Among the entries that follow, the required portion opens with the line containing "X60054000Y42181000D02*" and closes with the line containing "X19380000Y34258000D02*". Give that portion again exactly, and nothing else.

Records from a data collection
● ● ●
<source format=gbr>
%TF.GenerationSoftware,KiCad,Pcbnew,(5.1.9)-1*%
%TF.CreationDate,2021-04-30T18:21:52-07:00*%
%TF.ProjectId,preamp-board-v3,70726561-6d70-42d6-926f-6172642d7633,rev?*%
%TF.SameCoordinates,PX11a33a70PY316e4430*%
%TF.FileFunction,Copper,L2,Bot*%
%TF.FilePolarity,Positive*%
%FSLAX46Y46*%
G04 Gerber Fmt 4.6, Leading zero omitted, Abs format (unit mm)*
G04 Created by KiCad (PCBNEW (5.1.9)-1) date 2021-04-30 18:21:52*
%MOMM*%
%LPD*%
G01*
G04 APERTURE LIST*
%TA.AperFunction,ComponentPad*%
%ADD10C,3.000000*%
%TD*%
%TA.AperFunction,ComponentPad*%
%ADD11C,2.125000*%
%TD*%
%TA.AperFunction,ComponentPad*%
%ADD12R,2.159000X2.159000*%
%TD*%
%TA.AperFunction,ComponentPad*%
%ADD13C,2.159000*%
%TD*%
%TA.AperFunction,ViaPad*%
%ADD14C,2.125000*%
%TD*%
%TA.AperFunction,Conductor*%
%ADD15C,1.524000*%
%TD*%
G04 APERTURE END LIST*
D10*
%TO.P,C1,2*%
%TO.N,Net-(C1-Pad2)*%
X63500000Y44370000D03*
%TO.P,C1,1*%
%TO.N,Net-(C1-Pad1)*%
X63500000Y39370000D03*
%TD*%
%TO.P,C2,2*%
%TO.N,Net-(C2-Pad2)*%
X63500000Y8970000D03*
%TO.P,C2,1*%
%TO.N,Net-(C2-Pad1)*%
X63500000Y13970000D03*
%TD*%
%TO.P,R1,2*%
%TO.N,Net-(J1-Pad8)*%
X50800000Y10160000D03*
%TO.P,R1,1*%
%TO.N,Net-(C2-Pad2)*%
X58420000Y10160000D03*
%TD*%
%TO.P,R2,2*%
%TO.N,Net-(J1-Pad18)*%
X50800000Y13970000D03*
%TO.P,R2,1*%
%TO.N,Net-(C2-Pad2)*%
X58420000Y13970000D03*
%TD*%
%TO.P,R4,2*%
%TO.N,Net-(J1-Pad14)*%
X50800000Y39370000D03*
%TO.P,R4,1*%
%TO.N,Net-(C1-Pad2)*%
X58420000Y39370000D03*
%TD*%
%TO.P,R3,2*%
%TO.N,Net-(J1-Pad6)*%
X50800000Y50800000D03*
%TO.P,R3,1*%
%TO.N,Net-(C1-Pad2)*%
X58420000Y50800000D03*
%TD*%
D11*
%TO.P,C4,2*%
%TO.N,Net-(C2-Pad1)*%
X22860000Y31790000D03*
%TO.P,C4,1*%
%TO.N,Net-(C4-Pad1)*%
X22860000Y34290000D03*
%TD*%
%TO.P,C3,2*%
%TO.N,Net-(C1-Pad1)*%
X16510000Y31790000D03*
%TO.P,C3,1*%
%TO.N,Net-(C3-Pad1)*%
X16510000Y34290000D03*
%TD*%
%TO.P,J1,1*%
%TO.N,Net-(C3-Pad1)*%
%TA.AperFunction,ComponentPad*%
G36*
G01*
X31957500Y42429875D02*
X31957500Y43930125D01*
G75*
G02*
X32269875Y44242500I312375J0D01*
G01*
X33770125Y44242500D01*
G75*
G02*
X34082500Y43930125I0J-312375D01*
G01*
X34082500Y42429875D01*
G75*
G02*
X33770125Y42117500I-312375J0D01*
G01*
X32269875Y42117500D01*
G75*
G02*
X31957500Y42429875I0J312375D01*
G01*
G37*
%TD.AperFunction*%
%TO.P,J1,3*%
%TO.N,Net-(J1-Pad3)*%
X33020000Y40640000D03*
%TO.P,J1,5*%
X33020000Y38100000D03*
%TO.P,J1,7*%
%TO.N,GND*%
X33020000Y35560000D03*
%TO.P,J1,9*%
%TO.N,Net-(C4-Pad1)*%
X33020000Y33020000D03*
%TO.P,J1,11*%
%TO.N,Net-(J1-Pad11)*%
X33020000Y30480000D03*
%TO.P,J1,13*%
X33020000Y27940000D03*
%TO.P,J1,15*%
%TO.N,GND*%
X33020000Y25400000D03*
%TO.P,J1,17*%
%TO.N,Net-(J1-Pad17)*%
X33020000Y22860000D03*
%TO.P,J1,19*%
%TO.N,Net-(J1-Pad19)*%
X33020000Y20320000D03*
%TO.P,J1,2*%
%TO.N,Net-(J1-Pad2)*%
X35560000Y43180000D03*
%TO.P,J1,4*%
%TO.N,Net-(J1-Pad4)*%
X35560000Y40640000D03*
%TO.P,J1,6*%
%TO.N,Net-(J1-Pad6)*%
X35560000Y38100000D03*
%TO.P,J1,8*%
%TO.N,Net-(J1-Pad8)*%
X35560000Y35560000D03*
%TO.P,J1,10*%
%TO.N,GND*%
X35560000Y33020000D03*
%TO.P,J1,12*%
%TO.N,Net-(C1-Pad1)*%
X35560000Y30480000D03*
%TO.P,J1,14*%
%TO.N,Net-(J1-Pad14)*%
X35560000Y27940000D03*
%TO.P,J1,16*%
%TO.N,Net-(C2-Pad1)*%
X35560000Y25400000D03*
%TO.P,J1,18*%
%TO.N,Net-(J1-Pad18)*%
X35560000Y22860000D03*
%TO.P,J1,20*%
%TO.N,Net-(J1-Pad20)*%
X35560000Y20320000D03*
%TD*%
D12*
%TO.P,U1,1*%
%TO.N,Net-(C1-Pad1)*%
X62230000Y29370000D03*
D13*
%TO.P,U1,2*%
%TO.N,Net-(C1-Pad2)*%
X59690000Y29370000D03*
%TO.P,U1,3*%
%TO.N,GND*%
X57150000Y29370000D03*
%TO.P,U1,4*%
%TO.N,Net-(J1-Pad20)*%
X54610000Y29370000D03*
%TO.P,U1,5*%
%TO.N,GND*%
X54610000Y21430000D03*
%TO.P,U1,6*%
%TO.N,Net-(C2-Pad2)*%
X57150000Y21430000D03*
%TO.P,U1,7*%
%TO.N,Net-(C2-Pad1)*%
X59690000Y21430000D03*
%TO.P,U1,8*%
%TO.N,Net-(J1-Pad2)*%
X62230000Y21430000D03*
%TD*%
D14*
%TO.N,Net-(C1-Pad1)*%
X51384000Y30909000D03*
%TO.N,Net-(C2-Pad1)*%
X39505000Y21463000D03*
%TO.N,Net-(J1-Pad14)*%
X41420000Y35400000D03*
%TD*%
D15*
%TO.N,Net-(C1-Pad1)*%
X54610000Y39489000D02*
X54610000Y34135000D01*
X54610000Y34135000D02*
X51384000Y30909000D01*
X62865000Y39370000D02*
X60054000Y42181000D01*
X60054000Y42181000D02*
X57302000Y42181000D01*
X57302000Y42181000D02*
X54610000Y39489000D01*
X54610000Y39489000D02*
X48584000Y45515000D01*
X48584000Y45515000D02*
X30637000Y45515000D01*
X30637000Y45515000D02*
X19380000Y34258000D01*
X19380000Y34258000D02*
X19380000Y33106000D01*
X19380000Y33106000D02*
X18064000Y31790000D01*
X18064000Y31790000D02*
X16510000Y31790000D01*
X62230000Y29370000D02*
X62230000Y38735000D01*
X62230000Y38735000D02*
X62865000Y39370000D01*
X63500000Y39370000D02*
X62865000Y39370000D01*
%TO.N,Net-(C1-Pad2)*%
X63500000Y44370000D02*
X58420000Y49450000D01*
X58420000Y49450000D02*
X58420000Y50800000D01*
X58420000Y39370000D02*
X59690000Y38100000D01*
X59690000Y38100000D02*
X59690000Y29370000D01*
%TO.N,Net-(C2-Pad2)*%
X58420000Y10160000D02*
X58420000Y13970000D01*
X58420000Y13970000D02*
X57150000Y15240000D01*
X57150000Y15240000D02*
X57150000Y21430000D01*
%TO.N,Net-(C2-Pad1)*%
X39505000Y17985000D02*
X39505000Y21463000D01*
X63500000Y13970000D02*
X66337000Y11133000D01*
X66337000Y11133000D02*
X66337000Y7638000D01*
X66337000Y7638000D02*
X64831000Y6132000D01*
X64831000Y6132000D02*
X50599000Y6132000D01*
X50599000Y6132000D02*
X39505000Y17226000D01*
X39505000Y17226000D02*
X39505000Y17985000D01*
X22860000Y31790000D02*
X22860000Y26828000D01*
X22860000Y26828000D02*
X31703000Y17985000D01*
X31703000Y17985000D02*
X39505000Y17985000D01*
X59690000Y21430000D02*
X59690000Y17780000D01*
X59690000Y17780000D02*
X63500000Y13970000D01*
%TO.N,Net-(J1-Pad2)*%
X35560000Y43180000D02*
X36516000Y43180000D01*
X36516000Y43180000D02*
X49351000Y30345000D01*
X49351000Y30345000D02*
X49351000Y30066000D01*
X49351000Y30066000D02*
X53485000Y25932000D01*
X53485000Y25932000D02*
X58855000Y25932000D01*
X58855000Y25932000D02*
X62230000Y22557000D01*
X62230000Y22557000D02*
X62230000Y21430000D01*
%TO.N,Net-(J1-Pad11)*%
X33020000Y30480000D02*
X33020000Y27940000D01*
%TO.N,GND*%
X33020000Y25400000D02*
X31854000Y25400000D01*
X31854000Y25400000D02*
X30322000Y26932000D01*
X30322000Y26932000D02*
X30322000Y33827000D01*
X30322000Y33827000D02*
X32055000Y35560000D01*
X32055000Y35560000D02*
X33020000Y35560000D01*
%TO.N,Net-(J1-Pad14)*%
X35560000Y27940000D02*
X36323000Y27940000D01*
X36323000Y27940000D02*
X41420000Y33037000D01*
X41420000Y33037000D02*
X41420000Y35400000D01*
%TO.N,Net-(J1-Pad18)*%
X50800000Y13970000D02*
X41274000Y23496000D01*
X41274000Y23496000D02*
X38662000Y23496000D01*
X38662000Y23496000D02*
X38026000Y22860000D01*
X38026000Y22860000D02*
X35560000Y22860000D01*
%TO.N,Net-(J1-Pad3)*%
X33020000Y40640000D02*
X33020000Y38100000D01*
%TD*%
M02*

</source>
● ● ●
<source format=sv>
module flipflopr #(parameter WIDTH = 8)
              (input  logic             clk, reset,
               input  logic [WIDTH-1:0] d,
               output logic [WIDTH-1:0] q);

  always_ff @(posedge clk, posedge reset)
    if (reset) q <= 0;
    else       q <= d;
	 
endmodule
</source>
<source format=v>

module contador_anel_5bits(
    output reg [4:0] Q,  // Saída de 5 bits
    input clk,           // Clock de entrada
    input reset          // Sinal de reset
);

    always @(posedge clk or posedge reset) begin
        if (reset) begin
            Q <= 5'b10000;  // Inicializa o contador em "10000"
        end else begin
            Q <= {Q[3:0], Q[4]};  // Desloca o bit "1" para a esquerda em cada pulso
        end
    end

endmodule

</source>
● ● ●
_Answer space_.
X60054000Y42181000D02*
X57302000Y42181000D01*
X57302000Y42181000D02*
X54610000Y39489000D01*
X54610000Y39489000D02*
X48584000Y45515000D01*
X48584000Y45515000D02*
X30637000Y45515000D01*
X30637000Y45515000D02*
X19380000Y34258000D01*
X19380000Y34258000D02*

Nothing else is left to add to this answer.